Spokesman Lanny McInnes said merchants face a tough choice —start charging the higher tax on schedule and refund customers if the tax is later quashed, or not charge the higher tax immediately and risk facing government penalties.
"We don't want to be put in a position where we have to choose one or the other. We want some clarity and we want some concrete guidance from the government," McInnes said.
The government tabled a bill in April to boost the sales tax to eight per cent from seven per cent on Canada Day. But the bill has been stalled by the Opposition Progressive Conservatives, who say it may be illegal.
Under the province's balanced budget law, a referendum must be held before any bill to boost the sales tax can even be introduced in the legislature. The government's legislation would do away with the referendum requirement and raise the tax simultaneously.

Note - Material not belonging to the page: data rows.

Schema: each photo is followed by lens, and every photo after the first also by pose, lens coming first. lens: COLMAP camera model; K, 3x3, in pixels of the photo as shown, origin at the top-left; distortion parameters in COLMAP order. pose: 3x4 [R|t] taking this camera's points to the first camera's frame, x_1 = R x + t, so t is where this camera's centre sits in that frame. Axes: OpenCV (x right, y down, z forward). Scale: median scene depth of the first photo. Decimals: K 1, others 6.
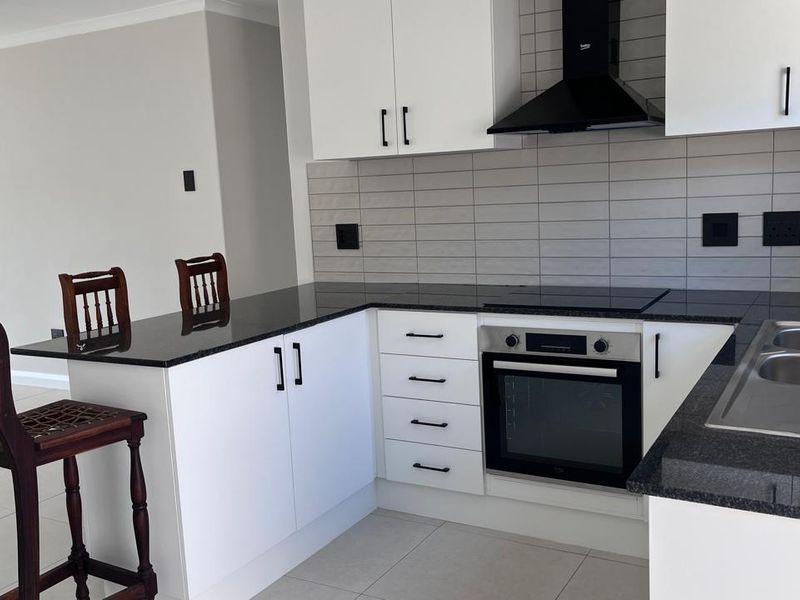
lens RADIAL K [[810.8, 0, 400.5], [0, 810.8, 309.9], [0, 0, 1]] dist [0.097274, -0.236628]
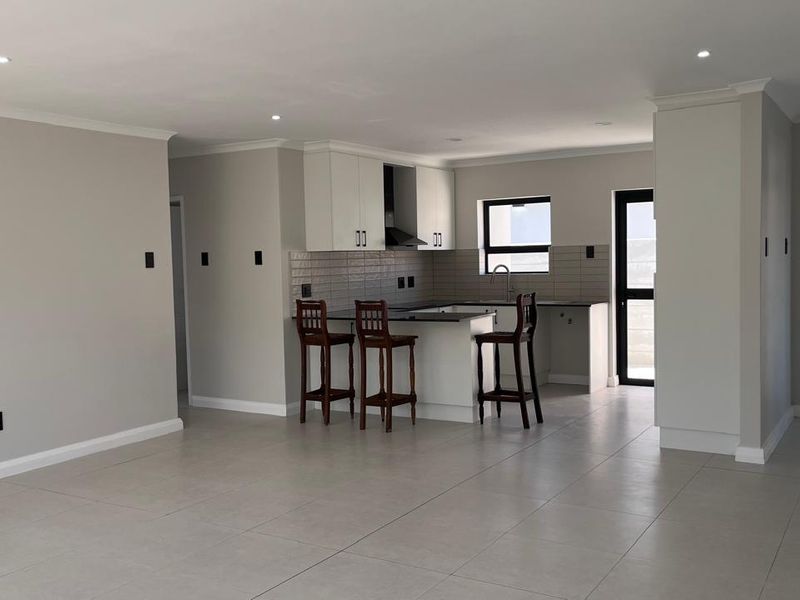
lens RADIAL K [[810.8, 0, 400.5], [0, 810.8, 309.9], [0, 0, 1]] dist [0.097274, -0.236628]
pose [[0.040510, -0.013217, 0.999092, -2.200201], [0.183670, 0.982972, 0.005556, -0.018215], [-0.982153, 0.183278, 0.042248, 0.799793]]
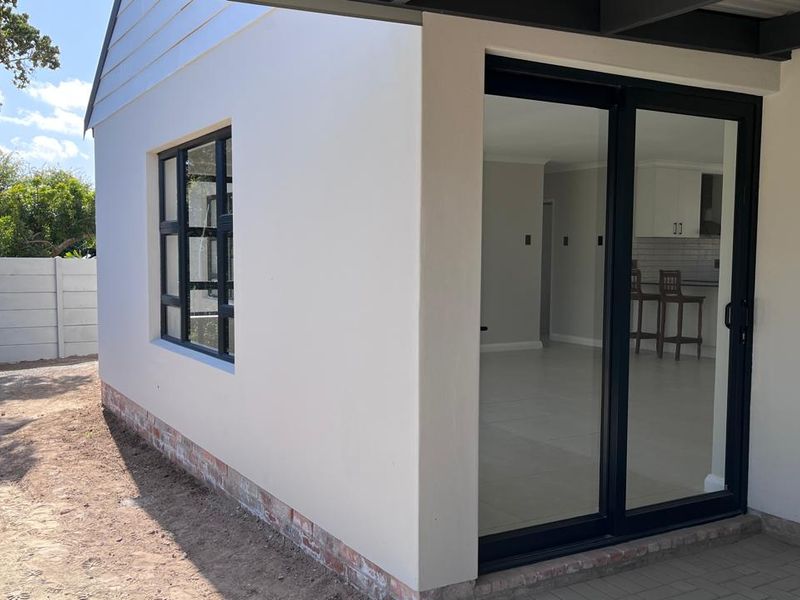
lens RADIAL K [[810.8, 0, 400.5], [0, 810.8, 309.9], [0, 0, 1]] dist [0.097274, -0.236628]
pose [[0.493473, -0.003632, 0.869754, -3.183617], [0.108844, 0.992388, -0.057611, 0.150157], [-0.862924, 0.123097, 0.490112, 0.394821]]
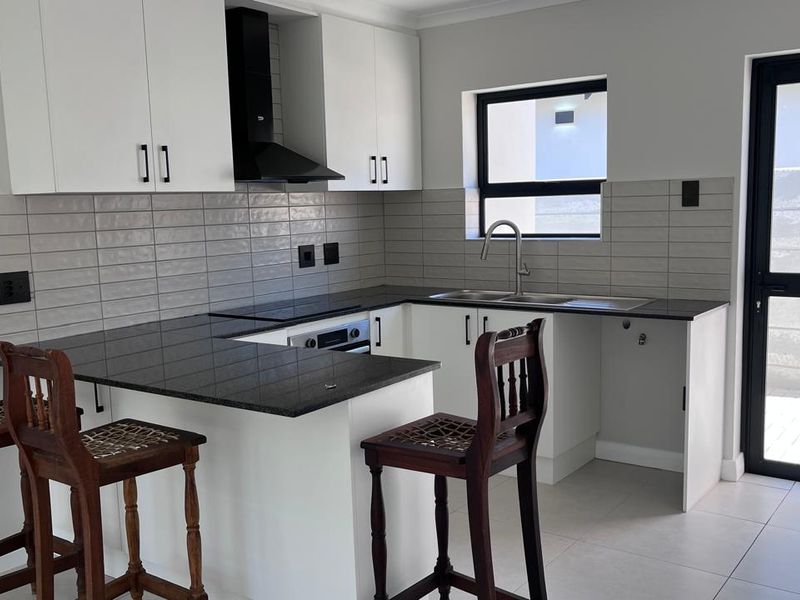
lens RADIAL K [[810.8, 0, 400.5], [0, 810.8, 309.9], [0, 0, 1]] dist [0.097274, -0.236628]
pose [[0.117067, -0.083202, 0.989633, -0.929076], [0.181803, 0.981441, 0.061007, -0.054740], [-0.976342, 0.172776, 0.130021, 0.588329]]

The Tories have managed to stall debate in the legislature to such an extent, the bill appears highly unlikely to be passed before July 1.
Government house leader Jennifer Howard said that doesn't matter, because governments of all stripes routinely raise gasoline, tobacco and other taxes on budget day and then take weeks to make it official.
"This is like every other tax that comes into effect," Howard said.
"This is the way Canadian governments operate."
The government has already directed retailers, through annual tax bulletins, to start charging the higher tax on schedule.
McInnes said there may be court challenges and the tax could be struck down. The Canadian Taxpayers Federation has mused about taking the government to court, although it has not made a decision.
Bryan Schwartz, a law professor at the University of Manitoba who specializes in legislative process, said in April that the government appeared to be contravening the balanced budget law by raising the tax without a referendum.
But he added the move would likely survive any court challenge because judges have ruled that governments are usually free to rewrite their own laws.